Part of the gifted Santos side that lost the Copa Libertadores 2003 final to Boca Juniors, Elano would probably have found it hard to believe back then that he would be contesting the tournament’s showpiece match again eight years on, this time as the leader of another golden Peixe generation. The midfielder might have also found it hard to believe that he would end this year’s Campeonato Paulista as its joint top-scorer.
And yet, that is exactly what the 30-year-old has achieved so far in his second coming at the club. No longer a mere cast member, he will step out in the spotlight today when he captains the Brazilians in the second leg of their Copa Libertadores final against Penarol at the Estadio Pacaembu, a game in which they hope to seize the biggest prize in Latin American football.
Elano has travelled the world in between the two spells with Santos that have book-ended his career to date. Leaving Brazil in 2004, the midfielder played for Shakhtar Donetsk, Manchester City and Galatasaray, not to mention the national side, before returning to the Vila Belmiro last year. There, with the exciting youngsters Paulo Henrique Ganso and Neymar pushing through, the prodigal son was expected to play a supporting role only. Elano has done far more than that, however, imposing his authority in the Peixe midfield to become a linchpin of a team now coached by Muricy Ramalho.
“It’s great to be back and I’m thoroughly enjoying it,” said the returning hero after helping his side to the Paulista title by scoring 11 goals, level with Liedson of Corinthians. “Things are working out just how I’d envisaged. I’m back where I wanted to be, where I started my career, and now I’m taking things further, battling for titles along the way.”
Elano’s travels through Europe have made him a more rounded and mature player, and his ability to keep his head at decisive moments and assume responsibility is one much appreciated by coaches. “I was the penalty-taker in all the teams I played for in Europe,” he recalled in a recent interview. “One day Robinho asked to take one and missed. Since then the coach has given me the job.”

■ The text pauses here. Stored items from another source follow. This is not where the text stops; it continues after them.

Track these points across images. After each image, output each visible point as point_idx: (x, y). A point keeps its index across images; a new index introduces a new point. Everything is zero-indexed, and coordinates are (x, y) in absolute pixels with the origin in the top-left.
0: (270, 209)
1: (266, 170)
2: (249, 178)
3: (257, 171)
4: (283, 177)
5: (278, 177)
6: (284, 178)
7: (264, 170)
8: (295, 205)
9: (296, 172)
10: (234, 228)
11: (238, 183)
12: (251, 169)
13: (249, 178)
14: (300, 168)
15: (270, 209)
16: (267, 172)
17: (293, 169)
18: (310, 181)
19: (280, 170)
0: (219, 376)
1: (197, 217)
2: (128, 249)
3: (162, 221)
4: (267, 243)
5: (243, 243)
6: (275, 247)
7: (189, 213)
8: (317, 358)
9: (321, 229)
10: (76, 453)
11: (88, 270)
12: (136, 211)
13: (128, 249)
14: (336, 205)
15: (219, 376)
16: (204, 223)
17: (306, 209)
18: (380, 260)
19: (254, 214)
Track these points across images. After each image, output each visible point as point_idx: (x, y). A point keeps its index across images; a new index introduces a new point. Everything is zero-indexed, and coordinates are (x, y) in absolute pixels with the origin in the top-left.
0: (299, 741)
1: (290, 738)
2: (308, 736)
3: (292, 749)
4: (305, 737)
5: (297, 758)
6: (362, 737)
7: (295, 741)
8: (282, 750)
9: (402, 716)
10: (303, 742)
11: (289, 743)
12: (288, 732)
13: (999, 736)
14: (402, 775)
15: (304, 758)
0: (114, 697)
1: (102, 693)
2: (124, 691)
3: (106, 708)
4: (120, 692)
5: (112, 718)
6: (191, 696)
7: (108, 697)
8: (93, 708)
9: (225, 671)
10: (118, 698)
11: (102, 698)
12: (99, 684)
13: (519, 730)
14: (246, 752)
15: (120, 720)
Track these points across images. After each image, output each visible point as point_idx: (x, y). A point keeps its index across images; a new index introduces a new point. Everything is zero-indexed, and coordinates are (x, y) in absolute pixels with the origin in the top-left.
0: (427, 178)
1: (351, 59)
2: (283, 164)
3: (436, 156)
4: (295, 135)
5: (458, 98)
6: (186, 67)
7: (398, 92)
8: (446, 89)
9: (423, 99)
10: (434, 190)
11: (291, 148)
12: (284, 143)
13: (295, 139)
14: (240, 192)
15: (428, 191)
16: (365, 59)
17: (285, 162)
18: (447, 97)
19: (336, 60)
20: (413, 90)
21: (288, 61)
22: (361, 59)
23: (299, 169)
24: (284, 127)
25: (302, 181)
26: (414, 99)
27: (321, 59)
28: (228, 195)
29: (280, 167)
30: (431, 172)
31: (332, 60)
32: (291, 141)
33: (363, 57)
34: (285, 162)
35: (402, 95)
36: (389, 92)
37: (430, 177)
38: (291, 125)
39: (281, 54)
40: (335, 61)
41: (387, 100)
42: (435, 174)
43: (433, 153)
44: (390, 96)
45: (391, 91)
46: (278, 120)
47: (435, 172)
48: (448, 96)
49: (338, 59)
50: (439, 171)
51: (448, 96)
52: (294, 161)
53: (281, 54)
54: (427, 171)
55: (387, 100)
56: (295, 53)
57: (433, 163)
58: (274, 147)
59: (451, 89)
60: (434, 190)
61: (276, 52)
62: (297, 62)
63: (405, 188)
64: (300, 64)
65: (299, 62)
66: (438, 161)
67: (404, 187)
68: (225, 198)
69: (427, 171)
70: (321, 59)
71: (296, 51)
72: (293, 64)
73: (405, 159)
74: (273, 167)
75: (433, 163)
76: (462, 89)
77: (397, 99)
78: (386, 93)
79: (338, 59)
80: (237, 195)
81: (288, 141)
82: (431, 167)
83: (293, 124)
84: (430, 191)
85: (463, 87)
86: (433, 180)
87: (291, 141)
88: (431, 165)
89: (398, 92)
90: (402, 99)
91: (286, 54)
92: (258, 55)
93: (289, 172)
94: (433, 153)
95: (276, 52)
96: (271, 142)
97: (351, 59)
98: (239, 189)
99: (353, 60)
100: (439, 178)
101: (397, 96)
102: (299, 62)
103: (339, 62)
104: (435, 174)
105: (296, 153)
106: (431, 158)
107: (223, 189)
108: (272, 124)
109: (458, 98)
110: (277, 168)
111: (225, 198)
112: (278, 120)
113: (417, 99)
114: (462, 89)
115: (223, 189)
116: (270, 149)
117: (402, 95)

Though he does not usually wear the captain’s armband at Santos, that honour going to Edu Dracena, Elano has nevertheless earned the complete trust of Ramalho, just as he did with previous coach Adilson Batista, who made him his right-hand man on the pitch. “He’s professional, experienced, well-behaved and ambitious,” Batista once said of the returnee, one of the oldest players on the club’s books. “Sometimes youngsters find simple things the hardest to do, but he keeps it simple and he does it well.”
Elano’s influence in such a young side is obvious and extends far beyond the pitch, as Neymar, Santos’s latest crown jewel, acknowledged in an interview on the eve of the return leg with Penarol: “Elano’s an angel who fell from the sky and into my life. He’s like a brother to me and I’ve learned so much with him. I was a fan of his before and now that I’ve got to know him as a person, to go out with him and room with him, I admire him even more.”
Reluctant to draw comparisons between Neymar, Ganso and Co and the class of 2003, Elano prefers instead to praise both generations, the second of which is now aiming to go one better than the first and win the club’s third Copa Libertadores.
“They are two great teams and I’m just delighted to be part of both generations,” he said. “I’ve been through this before and I’ve had a taste of success, having played in the World Cup and won two Brazilian titles. I hope these kids have as much or even more success than me. We’re in the hunt for trophies, and that’s the important thing.”
The hunt for the Libertadores one is now just 90 minutes from their grasp, the stage set for another chapter in Elano’s increasingly productive career. After last week’s goalless draw in Montevideo, in which he led the young team in the absence of Dracena, the midfielder’s know-how and craft will be vital to O Peixe’s hopes of reviving their Libertadores glory days of the early 1960s.